Merhaba :) Bu ay #polisiyetutkunları grubumda okumak için bu
kitabı seçtim. Yazarın daha önce Ölümün Soğuk Sesi adlı eserini okudum ve
sevdim. Kitap ismine tıklayıp yorumumu okuyabilirsiniz.
Bu kitap 16 yaşındaki Jess’in gerçeği bulma mücadelesini
anlatıyor. Yaptığı şeyler, ölecek olma pahasına gerçeği bulmaya çalışması
etkileyiciydi. Onun yerinde olsam ben de bana tıpa tıp benzeyen 1 yıl önce şaibeli
şekilde ölmüş olan kuzenimin hakkındaki gerçeği öğrenmek isterdim. Ama Jess’in
fazla cesareti vardı. Biraz abartı geldi o yine de kurgu güzeldi. Klasik genç
sorunları vardı ve tüm her şeyin de oraya bağlanacağı belliydi.
Jess annesiyle birlikte hiç tanışmadığı akrabalarına yaz
tatilinde kalmak için gider. Küçük kasabaya geldiği andan itibaren tüm gözler
ona döner, herkes ona şaşkınlıkla bakar. Çünkü ona çok benzeyen kuzeni 1 yıl
önce uçurumdan düşüp ölmüştür. Ölümüne polisler intihar dese de ailesi buna
inanmak istemez.
Jess, ölü kuzeni Freya’nın arkadaşlarıyla tanışır daha ilk
günden. Kuzenleriyle de tanışır. Sonraki gün teyzesi onları misafirliğe
çağırır. Garip olan şey hep teyzesigilde kalmaları yerine yazlık ev tutmaları
bence. Türkiye’de olsa yıllardır görüşmeseler bile akrabayı evinde misafir eder
insanlar :D Kültür farkı işte. Ama kitabın sonunda tatillerini biraz daha uzatma kararı aldılar :)

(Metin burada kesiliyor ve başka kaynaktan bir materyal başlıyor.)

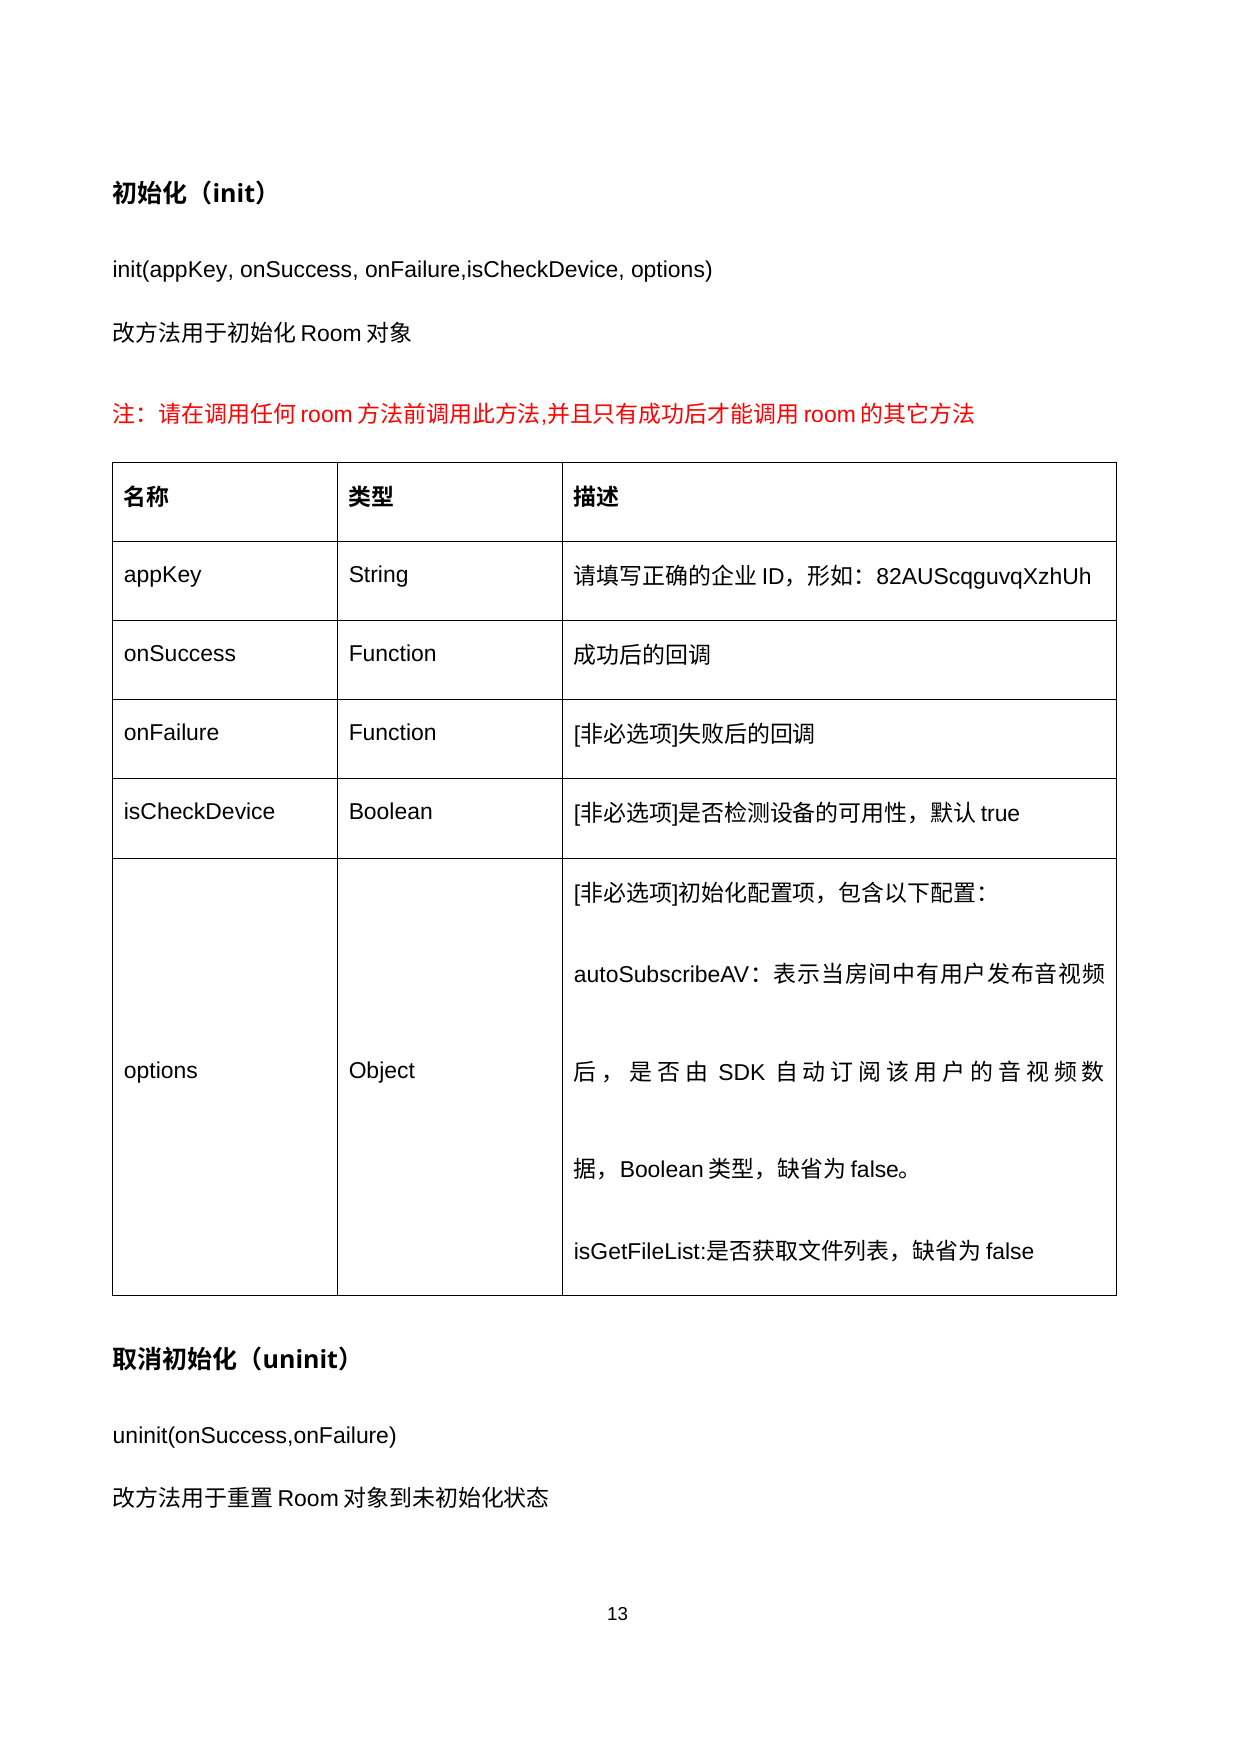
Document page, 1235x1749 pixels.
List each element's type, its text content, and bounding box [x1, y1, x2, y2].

subtitle 初始化（init） [112, 159, 1122, 224]
text 改方法用于重置Room对象到未初始化状态 [112, 1464, 1122, 1529]
table_header 名称 [113, 463, 337, 541]
text 改方法用于初始化Room对象 [112, 298, 1122, 363]
table_header 类型 [338, 463, 562, 541]
table_cell [非必选项]失败后的回调 [563, 700, 1116, 778]
table_cell Object [338, 859, 562, 1295]
table_cell options [113, 859, 337, 1295]
subtitle 取消初始化（uninit） [112, 1325, 1122, 1390]
table_cell 成功后的回调 [563, 621, 1116, 699]
table_cell onFailure [113, 700, 337, 778]
table_cell String [338, 542, 562, 620]
table_cell Function [338, 700, 562, 778]
table_cell 请填写正确的企业ID，形如：82AUScqguvqXzhUh [563, 542, 1116, 620]
text 注：请在调用任何room方法前调用此方法,并且只有成功后才能调用room的其它方法 [112, 380, 1122, 445]
table_cell onSuccess [113, 621, 337, 699]
text init(appKey, onSuccess, onFailure,isCheckDevice, options) [112, 253, 1122, 286]
table_cell appKey [113, 542, 337, 620]
table_cell [非必选项]初始化配置项，包含以下配置： autoSubscribeAV：表示当房间中有用户发布音视频后，是否由SDK自动订阅该用户的音视频数据，Boolean类型，缺省为false。 isGetFileList:是否获取文件列表，缺省为false [563, 859, 1116, 1295]
table_cell [非必选项]是否检测设备的可用性，默认true [563, 779, 1116, 857]
table_cell isCheckDevice [113, 779, 337, 857]
table_cell Function [338, 621, 562, 699]
text uninit(onSuccess,onFailure) [112, 1419, 1122, 1452]
table_header 描述 [563, 463, 1116, 541]
table_cell Boolean [338, 779, 562, 857]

Jess Freya’ya fiziksel olarak çok benzese de karakter olarak
aşırı farklıdır tabii ki. Jess kendine çok güvenen, cesur, konuşkan, gerçeği
bulmak için kendini tehlikeye atacak birisi. Freya romantik, sanatkar, hayal
peşinde birisi.
Jess hiç tanımadığı kuzenine olanları ortaya çıkarmak için geldiği
ilk günden beri uğraşır. Sorduğu soruları insanlar cevaplamak istemez. Herkes ona
tavır yapar. Jess neden herkesin sır sakladığını anlayamaz ve bu sırlar onu daha da iter gerçeği araması için. Freya’nın arkadaşı Will ile iyi konuşur ama o da ilk başta çok
serttir.
Kitapta çok aksiyon yoktu ama bol gizem ve hafif gerilim
vardı. Sevdim. Zaten fazla beklentim yoktu, genç karakterler üstünden gittiğini
bilerek başladım. Genç kurgusu aslında. Yine de okuduğuma memnunum. Hızlı bitirdim.
Sürükledi, merak ettirdi, çok zorlayıcı bir kitap değil tadında bir gerçeği arama hikayesi olmuş. Freya’ya ne oldu diye çok sordum. Freya gibi iyi bir
kızın kime zararı dokunur diye düşündüm ama bazen fazla iyilik de kötülüğü
peşine takıyormuş.
Jess’in annesinin yıllar önce ailesinden ayrılıp Londra’ya taşınması
da ilgimi çekmişti. Tahmin ettiğim bir şey çıktı sonra. Jess ve ailesinin
ilerleyen kitaplarda ne yapacağını merak ediyorum.
Genç kurgu polisiye okumak isteyenlere öneririm.